Там он уселся перед большим экраном «домашнего кинотеатра» и, вставив кассету из камеры, что работала в подвале, где девушкам очень активно помогал веселиться и в сауне, и в бассейне шофер Сеня, пока не был вынужден прервать свое занятие, чтобы отвезти домой гостя Кулагина, взял в руки пульт и стал быстро прокручивать пленку, останавливаясь по мере просмотра. «Кино», убыстряя и замедляя показ, длилось больше часа. И за это время Кулагин успел до такой степени вспотеть от возбуждения, что пару раз был просто вынужден прерывать просмотр, чтобы снова опускаться к спящим девушкам, будить их — то одну, то другую — и сбрасывать напряжение единственно возможным для себя способом.
Наконец «кино» закончилось.
Кулагин усмехнулся и вытер мокрый лоб.

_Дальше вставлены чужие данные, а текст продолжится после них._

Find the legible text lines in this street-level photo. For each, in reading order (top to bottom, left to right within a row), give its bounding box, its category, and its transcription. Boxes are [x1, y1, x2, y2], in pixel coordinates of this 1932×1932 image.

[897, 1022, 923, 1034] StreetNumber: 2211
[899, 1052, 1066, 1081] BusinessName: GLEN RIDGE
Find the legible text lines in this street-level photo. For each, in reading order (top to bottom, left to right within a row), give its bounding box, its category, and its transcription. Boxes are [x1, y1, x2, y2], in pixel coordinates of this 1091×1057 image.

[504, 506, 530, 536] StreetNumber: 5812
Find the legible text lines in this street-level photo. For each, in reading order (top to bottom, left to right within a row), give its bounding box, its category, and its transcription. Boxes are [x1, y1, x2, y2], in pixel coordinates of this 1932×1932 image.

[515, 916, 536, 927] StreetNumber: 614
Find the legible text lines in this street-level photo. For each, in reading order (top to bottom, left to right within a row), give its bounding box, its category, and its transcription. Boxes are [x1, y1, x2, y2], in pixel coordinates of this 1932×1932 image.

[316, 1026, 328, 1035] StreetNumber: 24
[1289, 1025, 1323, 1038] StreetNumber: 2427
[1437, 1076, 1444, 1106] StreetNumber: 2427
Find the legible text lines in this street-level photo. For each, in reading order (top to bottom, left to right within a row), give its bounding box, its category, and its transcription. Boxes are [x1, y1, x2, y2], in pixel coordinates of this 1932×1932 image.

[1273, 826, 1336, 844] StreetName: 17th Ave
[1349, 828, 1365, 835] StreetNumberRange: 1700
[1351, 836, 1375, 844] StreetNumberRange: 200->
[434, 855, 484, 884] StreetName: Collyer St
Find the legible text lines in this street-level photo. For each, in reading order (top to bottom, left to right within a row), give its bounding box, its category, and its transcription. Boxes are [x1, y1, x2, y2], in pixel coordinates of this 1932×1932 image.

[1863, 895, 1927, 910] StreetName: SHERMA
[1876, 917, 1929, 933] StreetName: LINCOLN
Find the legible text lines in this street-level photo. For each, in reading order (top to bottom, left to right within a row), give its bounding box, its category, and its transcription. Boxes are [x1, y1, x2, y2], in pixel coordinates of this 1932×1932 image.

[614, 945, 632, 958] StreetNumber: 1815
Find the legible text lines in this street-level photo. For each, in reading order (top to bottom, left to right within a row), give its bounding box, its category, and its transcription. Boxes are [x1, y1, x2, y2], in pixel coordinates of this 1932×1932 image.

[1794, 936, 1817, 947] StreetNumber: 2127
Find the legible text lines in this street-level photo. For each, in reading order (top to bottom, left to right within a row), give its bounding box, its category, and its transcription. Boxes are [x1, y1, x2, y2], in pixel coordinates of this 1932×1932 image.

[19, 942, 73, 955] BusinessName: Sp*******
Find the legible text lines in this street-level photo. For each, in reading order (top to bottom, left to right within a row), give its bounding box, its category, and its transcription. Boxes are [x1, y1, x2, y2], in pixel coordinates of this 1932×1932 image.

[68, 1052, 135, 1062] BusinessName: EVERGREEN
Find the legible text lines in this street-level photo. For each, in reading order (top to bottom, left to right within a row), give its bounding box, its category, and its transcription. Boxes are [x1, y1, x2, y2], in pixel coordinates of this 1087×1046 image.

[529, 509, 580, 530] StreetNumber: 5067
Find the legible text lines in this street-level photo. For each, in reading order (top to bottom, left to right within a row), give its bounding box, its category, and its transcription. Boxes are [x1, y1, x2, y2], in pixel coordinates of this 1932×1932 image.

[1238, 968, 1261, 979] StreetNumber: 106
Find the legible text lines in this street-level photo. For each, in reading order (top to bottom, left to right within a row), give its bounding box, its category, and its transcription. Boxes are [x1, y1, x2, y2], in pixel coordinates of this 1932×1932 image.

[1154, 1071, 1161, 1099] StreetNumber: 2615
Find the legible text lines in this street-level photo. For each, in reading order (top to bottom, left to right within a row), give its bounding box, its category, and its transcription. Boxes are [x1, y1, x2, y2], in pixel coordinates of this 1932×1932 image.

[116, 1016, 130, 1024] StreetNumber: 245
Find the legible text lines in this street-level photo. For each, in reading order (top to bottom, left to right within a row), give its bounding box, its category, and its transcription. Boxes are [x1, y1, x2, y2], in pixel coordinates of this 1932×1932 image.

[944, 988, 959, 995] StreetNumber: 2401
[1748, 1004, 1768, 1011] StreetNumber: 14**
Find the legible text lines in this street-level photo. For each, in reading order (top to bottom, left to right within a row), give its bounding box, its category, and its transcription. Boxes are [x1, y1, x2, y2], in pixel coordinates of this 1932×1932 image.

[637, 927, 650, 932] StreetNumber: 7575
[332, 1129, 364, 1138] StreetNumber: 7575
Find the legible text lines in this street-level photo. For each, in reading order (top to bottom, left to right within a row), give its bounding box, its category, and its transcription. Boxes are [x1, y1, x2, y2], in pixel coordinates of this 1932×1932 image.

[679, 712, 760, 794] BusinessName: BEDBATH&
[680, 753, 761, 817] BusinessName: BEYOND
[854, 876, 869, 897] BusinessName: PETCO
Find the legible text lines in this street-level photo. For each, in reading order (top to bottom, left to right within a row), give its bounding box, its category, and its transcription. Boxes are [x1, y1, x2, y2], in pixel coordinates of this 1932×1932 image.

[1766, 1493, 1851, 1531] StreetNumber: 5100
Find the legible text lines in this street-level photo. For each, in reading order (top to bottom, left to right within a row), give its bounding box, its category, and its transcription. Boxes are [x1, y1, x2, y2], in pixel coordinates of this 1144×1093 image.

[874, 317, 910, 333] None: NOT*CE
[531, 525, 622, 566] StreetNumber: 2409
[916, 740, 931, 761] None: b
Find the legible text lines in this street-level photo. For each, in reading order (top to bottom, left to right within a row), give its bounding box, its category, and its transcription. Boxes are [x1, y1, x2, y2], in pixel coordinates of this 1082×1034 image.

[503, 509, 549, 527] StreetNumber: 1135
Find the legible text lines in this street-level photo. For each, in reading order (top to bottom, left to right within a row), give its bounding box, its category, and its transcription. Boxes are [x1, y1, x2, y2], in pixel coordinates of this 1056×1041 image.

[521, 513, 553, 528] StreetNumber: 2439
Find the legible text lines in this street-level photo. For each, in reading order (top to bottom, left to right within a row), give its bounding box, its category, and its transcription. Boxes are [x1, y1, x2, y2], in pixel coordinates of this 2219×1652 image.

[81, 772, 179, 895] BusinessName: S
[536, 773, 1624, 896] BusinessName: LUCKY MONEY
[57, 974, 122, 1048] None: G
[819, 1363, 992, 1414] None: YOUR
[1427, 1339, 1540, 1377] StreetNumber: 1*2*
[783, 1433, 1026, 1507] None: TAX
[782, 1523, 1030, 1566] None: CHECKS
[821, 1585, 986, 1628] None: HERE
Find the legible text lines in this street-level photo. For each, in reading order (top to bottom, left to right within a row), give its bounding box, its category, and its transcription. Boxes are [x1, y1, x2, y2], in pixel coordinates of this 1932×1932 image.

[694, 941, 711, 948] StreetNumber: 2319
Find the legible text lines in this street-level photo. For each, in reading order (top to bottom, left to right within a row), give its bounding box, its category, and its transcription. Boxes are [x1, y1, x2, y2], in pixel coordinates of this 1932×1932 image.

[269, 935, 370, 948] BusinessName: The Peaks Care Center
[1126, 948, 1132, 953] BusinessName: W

Поднялся и убрал кассету в тайный сейф, вмурованный в стену.
— Отличная съемка, — хриплым голосом констатировал он. — Пригодится…
«И что поразительно, — подумал он, — голый Сенька очень смахивает на Кирилла, ну да, если бы тот тоже разделся. Верно подмечено, что в бане все одинаковые… А цифровая камера вообще способна творить чудеса».
Потом он вспомнил факты из биографии Степанцова, приведенные в газетном материале, который читал накануне встречи с Кириллом, и удивленно хмыкнул:
— А кто ж это, интересно, оказался умней, да и шустрей меня?